Armenius haust unter den Ruinen von Babylon in einem unterirdischen Höhlensystem, wo sich seine Fabriken und Hangare befinden. Dr. Henze landet mit seinem gläsernen Luftschiff genau dort und fordert von dem Mann im Namen der Gerechtigkeit Rechenschaft. Armenius lacht die Deutschen nur aus, weil er aus dem Erdinneren Elektrizität erzeugt, was nur den asiatischen Völkern zugute kommen soll, weil die Europäer verweichlicht seien. Mit Fernsehern und Fernhörern vermag er alles zu verfolgen, was in der Nähe passiert, er hat eine Batterie, die große Energien speichern kann, und er kann Blitze schleudern. Er will auch die Sonnenenergie einfangen. Und er philosophiert über die Beherrschung der Naturkräfte, die nur Sklaven der Menschen seien, worauf ihm Dr. Henze entgegnet, dass über den Naturgesetzen die ewige Wahrheit und Gerechtigkeit wohne. Das wird gleich mit einem Luftbombardement bewiesen, Dr. Henze irrt zwischen den explodierenden Lufttorpedos herum, doch wird das Luftschiff schwer beschädigt.

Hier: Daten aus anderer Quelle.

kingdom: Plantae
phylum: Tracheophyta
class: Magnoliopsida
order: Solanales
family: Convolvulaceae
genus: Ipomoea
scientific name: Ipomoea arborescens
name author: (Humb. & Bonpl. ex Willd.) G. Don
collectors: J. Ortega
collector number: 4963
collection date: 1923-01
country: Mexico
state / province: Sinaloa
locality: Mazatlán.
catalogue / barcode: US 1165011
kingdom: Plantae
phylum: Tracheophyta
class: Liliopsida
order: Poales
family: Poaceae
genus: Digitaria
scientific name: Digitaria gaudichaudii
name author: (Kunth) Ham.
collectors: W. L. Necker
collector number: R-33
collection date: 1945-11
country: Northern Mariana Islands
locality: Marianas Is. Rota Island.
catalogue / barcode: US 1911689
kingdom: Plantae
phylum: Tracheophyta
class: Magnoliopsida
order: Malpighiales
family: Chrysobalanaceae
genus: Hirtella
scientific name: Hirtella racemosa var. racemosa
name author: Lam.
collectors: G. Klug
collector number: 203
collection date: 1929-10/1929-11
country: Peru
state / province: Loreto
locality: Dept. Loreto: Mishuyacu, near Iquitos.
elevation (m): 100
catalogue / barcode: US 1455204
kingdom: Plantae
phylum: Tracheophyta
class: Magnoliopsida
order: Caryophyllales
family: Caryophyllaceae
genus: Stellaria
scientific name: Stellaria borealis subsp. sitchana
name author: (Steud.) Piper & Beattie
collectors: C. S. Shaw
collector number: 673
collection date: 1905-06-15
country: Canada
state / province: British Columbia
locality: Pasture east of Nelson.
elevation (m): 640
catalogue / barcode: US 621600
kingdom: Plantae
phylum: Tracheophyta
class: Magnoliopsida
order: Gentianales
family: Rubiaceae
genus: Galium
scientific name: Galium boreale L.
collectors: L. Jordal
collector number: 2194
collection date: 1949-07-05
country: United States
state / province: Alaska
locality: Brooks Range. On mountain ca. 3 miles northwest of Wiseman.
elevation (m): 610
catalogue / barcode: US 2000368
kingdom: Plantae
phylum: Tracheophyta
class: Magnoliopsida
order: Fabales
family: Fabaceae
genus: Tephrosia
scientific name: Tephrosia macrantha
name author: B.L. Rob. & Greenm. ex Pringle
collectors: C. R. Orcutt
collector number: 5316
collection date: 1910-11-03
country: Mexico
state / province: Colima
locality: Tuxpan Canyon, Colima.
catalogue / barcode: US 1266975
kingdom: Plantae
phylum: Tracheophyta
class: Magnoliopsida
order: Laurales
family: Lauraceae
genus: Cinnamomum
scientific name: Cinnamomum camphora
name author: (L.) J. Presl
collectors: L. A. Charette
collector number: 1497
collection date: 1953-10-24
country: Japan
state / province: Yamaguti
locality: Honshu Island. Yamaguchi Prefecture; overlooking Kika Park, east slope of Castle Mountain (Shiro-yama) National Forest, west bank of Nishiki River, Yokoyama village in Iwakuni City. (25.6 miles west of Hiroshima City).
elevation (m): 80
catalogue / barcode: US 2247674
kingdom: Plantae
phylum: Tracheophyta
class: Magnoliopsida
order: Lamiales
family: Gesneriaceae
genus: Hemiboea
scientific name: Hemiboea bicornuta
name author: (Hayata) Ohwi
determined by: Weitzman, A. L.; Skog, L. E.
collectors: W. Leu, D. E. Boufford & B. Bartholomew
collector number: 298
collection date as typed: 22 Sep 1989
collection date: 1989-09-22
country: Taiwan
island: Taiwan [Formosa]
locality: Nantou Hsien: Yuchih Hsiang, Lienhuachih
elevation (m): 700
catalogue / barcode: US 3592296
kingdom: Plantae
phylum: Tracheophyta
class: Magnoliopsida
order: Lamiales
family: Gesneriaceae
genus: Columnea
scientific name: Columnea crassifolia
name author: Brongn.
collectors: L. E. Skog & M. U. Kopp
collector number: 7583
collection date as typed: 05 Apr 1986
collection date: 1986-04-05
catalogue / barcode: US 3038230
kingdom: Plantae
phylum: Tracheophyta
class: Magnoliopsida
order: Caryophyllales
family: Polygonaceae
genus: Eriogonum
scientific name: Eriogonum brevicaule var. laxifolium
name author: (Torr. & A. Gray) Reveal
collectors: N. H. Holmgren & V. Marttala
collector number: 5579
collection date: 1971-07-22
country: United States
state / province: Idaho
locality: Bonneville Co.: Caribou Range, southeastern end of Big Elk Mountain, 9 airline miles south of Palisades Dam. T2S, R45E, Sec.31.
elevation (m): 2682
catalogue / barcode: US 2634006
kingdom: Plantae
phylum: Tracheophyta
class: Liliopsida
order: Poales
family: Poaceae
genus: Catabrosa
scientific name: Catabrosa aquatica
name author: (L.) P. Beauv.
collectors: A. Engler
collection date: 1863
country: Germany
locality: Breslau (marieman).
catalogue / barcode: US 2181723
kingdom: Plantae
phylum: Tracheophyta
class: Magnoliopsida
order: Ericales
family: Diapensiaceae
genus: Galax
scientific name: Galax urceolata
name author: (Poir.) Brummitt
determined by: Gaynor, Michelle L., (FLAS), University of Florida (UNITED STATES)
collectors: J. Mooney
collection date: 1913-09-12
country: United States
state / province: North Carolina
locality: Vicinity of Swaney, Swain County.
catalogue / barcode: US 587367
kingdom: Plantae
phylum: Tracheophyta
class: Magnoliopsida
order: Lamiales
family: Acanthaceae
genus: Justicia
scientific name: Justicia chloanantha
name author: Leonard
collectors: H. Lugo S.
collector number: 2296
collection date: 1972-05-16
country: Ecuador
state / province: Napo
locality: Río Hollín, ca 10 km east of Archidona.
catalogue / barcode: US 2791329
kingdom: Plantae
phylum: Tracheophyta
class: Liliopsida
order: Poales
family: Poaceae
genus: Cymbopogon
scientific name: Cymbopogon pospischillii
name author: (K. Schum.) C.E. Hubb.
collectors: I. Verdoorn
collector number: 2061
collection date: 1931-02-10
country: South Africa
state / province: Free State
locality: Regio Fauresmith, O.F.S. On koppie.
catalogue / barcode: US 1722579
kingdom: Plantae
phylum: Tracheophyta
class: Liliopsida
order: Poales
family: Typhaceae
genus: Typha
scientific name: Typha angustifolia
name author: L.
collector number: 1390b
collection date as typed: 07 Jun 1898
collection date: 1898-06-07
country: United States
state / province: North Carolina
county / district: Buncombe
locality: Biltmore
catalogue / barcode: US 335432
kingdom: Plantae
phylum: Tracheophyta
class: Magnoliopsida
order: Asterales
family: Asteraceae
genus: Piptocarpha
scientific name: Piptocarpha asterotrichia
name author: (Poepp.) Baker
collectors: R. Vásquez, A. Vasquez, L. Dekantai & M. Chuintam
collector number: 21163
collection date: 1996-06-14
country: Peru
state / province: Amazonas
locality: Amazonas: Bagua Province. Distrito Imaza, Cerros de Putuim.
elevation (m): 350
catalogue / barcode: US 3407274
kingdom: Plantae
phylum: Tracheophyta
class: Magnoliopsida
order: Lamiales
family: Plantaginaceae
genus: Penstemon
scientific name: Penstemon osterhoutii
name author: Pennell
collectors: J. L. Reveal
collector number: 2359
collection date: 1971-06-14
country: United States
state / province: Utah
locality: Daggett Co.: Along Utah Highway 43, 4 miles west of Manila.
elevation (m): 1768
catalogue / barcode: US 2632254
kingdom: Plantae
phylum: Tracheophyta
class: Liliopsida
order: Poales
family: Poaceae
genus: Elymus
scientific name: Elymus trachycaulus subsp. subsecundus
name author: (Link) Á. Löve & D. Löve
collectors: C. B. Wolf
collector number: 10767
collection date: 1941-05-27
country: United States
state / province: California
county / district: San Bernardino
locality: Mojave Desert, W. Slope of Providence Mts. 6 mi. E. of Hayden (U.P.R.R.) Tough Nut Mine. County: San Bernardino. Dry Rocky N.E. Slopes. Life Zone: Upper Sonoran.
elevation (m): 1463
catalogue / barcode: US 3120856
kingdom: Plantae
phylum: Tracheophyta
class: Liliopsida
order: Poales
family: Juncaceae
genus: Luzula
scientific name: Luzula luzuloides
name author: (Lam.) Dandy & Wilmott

Ein bescheidener deutscher Gelehrter, Dr. Rudolf Müller, dessen größte Freude, neben seinem Beruf, darin bestand, mit seiner Tochter Annaliese in seinem Privatlaboratorium gemeinsam zu experimentieren (S. 77) und der sich habituell die Frage stellt, ob die Technik die Poesie verdrängen muss, und ob man durch Chemie, Physik und Naturwissenschaft deutschen Idealismus verlieren muss (S. 77) bietet Armenian oder Armenius mit einer eigenen Erfindung paroli: der Gewinnung von Elektrizität aus der Luft.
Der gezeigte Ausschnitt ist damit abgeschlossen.